(Text excerpt Opens)
[Bioc-devel] bug tracker (was: graph package conflict with rtracklayer)

Cook, Malcolm MEC at stowers.org
Sat Oct 8 01:10:13 CEST 2011


Hi Martin (and others with opinions on bug/issue tracking for BioConductor projects)

> > Also, off topic, but, is there any advice on tracking status of
> > issues with bioconductor packages other than emailing to the list and
> > package authors?  The CPAN (for perl) offers an 'rt bug tracker'
> > which forwards posted issues to developers.  Something like that
> > might be a grand addition!
> 
> Hi Malcolm -- tried to disentangle the bug tracker from the other parts
> of the post.
> 
> There is no overall bug tracker; it is worth exploring, though no
> promises. Any feedback from other developers?

None.  Perhaps due to my inquiry being off-topic.  Perhaps your dis-entangling will bring some opinions out.  Thanks for that!

>  I think my reservation is
> that only some would adopt the practice, meaning that the developer and
> the conscientious bug reporter interested in knowing whether an issued
> had been reported / resolved would have to look both on the list and in
> the tracker.

The payback from such an effort could potentially 
	shield developers from too many duplicate reports
	shield users from annoying talented developers with bug reports that have already been reported and for which a workaround might exist
	provide tools from which library 'release notes' might be crafted/extracted (i.e. "in current release, the following bug were fixed (issues were addressed/features were implemented):"
	allow integration with source code control, issue/bug management, and importantly, wiki (i.e. 'trac' supplies some of this http://trac.edgewall.org/wiki/VersionControlSystem)

I share your reservation, but, honestly, would be willing to be conscientious and lead by example in regard to using it.  Of course not all developers would want to use such a beast, and those who do might use it to different degrees and with different effect.  In my opinion, if only three of the key packages I'm interested in tracking had issues logged  systematically, I would think the effort well worth it.  

Of course my tune might change once I become a full-fledged submitter to BioC.  Time will tell.  

> Thanks for the suggestion! Martin

Very welcome.  

I was also one of the people who pushed for RSS feed coming from commits to svn, and have made suggestions (https://stat.ethz.ch/pipermail/bioc-devel/2011-May/002624.html) on how to do it .  I am very thankful for the feed and read commits avidly, (esp to RNASeqGenie, IRanges, AnnotationDbi, Rsamtools, ShortRead, BSgenome, BioStrings).  So, I am biased toward facilitating tracking changes to project artefacts, such as bugs, issues.  IMHO, It would be GREAT if the commit log had (optional!) hyperlinks to the bug/issue they resolve/address.    But, it is bunch of infrastructure to cobble and if no one will use it, then, Oy, what a waste.  But if we all _were_ conscientious, both developers and user/analysts, they Oy, the joy.
(Text excerpt Closes)
◆ Problem A
According to the bug tracker post, what does the CPAN offer for Perl?
◆ Problem B
Retype the bug tracker post from "allow integration with" to "Very welcome.".
(Record extracts Opens)
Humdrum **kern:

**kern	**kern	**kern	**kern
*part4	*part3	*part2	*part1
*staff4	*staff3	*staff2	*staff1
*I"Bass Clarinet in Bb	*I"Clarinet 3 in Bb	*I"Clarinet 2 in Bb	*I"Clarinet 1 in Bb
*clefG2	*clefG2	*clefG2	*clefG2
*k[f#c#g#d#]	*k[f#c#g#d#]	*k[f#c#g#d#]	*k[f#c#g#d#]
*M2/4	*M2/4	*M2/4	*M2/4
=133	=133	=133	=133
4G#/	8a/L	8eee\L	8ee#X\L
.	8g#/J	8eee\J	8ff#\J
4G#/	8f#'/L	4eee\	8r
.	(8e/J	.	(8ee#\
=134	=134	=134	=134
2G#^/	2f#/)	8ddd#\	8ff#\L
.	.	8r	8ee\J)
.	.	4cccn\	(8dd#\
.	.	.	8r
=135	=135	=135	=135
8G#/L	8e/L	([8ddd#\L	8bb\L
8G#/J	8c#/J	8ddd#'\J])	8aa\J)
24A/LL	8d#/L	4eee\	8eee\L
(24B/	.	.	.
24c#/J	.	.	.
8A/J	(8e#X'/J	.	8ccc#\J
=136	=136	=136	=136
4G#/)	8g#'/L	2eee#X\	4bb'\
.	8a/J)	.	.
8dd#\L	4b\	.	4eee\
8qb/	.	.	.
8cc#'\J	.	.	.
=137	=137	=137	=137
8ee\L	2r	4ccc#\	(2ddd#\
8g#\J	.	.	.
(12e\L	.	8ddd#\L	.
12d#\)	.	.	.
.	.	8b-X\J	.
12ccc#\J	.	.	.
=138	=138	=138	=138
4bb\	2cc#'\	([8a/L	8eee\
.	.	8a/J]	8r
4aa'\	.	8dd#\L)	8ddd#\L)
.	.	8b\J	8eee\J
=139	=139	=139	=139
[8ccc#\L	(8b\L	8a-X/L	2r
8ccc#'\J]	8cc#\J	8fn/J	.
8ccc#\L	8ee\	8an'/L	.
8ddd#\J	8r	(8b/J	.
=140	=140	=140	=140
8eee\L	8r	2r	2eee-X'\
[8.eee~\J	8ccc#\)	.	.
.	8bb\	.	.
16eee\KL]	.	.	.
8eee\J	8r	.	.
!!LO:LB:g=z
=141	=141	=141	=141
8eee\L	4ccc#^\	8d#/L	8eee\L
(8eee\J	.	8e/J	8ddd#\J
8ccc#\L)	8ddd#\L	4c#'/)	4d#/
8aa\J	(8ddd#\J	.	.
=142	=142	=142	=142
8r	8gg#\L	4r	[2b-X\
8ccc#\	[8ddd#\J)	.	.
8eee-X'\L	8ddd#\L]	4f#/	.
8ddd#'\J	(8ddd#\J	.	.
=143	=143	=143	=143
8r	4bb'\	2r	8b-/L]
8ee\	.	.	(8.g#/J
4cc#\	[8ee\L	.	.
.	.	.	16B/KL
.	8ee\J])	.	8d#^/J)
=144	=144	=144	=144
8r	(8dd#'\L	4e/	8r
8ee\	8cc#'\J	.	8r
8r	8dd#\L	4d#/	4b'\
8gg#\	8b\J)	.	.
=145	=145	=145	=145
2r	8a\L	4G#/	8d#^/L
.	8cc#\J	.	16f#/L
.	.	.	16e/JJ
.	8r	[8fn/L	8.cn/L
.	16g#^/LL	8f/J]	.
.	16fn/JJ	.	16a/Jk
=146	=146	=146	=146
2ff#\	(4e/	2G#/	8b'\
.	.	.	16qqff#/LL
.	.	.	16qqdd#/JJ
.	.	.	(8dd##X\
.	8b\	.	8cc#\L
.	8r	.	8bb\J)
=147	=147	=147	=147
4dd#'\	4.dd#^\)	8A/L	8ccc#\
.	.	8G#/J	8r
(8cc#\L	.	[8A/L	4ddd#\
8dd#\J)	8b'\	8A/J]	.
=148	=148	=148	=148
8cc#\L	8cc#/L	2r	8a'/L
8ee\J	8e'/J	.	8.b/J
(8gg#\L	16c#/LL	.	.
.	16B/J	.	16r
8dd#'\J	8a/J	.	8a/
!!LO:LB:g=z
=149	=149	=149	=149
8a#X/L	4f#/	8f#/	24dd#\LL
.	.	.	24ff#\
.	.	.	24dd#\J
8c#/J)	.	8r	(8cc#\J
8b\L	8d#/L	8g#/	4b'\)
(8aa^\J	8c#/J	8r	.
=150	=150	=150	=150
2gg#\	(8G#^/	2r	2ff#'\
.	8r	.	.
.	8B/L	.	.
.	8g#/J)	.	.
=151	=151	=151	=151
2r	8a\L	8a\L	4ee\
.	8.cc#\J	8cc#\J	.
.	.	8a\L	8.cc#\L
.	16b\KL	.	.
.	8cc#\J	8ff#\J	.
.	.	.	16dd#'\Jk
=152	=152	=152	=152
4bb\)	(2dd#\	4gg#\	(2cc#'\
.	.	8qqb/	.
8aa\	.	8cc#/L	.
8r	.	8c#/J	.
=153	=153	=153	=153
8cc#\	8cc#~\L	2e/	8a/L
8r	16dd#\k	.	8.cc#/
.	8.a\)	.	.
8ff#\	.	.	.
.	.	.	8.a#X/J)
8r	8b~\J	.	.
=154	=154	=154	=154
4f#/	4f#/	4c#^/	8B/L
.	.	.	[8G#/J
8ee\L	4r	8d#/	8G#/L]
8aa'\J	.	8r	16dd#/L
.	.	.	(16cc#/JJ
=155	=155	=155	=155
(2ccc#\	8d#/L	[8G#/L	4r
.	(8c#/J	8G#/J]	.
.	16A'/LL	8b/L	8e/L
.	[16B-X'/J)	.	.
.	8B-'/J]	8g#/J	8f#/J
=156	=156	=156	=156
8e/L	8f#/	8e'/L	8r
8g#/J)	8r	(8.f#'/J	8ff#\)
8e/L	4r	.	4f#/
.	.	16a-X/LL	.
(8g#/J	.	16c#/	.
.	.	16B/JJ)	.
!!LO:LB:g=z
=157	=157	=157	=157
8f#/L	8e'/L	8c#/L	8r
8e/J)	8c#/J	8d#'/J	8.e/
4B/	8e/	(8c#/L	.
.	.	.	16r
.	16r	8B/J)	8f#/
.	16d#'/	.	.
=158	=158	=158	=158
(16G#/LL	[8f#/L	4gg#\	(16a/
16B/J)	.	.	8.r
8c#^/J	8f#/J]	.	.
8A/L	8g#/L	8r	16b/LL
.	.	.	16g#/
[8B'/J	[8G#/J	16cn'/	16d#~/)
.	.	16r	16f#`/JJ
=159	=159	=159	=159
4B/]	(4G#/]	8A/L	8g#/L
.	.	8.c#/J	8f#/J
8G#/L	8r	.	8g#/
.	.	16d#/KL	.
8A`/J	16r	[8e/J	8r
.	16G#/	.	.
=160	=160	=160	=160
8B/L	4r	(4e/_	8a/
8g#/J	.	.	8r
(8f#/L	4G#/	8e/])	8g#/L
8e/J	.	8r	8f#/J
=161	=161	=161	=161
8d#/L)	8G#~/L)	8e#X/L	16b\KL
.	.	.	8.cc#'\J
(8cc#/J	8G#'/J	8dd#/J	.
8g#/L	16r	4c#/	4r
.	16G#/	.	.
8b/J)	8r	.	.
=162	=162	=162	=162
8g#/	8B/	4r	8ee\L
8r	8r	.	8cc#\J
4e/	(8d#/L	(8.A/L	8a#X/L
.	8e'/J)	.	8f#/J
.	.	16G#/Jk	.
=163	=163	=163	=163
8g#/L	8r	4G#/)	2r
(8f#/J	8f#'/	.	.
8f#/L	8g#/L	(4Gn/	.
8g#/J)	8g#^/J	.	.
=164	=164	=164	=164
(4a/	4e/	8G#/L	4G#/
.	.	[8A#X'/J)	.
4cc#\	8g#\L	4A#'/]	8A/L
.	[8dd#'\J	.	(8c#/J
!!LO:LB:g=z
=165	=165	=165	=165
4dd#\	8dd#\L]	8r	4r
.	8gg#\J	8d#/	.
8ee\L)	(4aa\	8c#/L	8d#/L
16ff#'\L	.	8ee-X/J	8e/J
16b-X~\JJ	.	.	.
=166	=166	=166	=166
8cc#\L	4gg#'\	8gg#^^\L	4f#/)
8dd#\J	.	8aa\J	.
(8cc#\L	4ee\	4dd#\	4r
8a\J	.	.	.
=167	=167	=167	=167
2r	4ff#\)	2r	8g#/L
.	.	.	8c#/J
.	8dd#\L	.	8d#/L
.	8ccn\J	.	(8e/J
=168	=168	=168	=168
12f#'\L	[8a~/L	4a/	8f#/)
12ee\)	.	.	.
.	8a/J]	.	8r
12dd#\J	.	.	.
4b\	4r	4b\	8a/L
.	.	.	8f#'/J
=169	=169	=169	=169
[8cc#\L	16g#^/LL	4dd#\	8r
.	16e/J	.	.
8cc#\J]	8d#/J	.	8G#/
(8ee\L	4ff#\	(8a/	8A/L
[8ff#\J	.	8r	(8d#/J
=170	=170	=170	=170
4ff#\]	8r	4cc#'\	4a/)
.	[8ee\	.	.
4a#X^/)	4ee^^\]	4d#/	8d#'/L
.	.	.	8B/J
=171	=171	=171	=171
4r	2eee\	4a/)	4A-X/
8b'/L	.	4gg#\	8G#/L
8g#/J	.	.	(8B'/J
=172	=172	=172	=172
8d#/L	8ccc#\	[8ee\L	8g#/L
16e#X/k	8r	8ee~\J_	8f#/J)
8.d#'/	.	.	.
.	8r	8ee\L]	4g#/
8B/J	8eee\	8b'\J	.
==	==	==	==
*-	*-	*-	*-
(Record extracts Closes)
◆ Answer area A
It offers an 'rt bug tracker' that forwards posted issues to developers.

◆ Answer area B
allow integration with source code control, issue/bug management, and importantly, wiki (i.e. 'trac' supplies some of this http://trac.edgewall.org/wiki/VersionControlSystem)

I share your reservation, but, honestly, would be willing to be conscientious and lead by example in regard to using it.  Of course not all developers would want to use such a beast, and those who do might use it to different degrees and with different effect.  In my opinion, if only three of the key packages I'm interested in tracking had issues logged  systematically, I would think the effort well worth it.  

Of course my tune might change once I become a full-fledged submitter to BioC.  Time will tell.  

> Thanks for the suggestion! Martin

Very welcome.